### Exercise directions
Pull out every line in the material below that contains the string "bizden", treating uppercase and lowercase as different.

Stored data entries
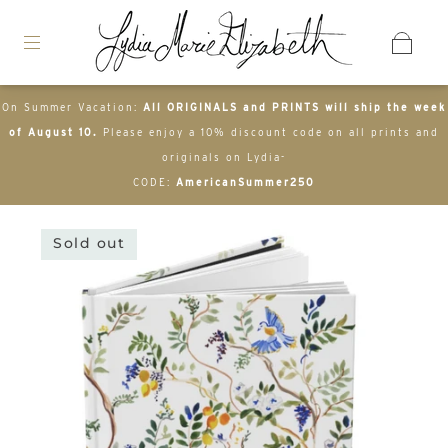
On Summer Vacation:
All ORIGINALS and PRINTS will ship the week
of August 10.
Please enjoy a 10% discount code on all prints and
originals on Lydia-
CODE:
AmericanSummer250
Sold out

==

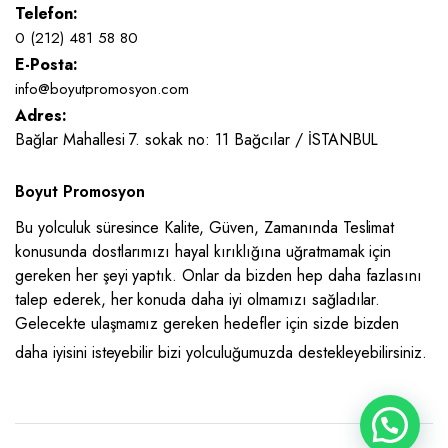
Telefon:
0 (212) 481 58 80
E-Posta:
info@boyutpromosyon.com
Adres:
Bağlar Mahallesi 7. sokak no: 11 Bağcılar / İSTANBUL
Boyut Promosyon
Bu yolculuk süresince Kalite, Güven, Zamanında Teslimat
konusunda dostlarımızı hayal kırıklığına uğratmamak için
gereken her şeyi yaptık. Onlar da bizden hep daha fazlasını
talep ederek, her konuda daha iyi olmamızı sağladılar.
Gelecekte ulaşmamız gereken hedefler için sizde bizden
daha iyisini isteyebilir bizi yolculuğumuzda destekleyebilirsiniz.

### Written reply
gereken her şeyi yaptık. Onlar da bizden hep daha fazlasını
Gelecekte ulaşmamız gereken hedefler için sizde bizden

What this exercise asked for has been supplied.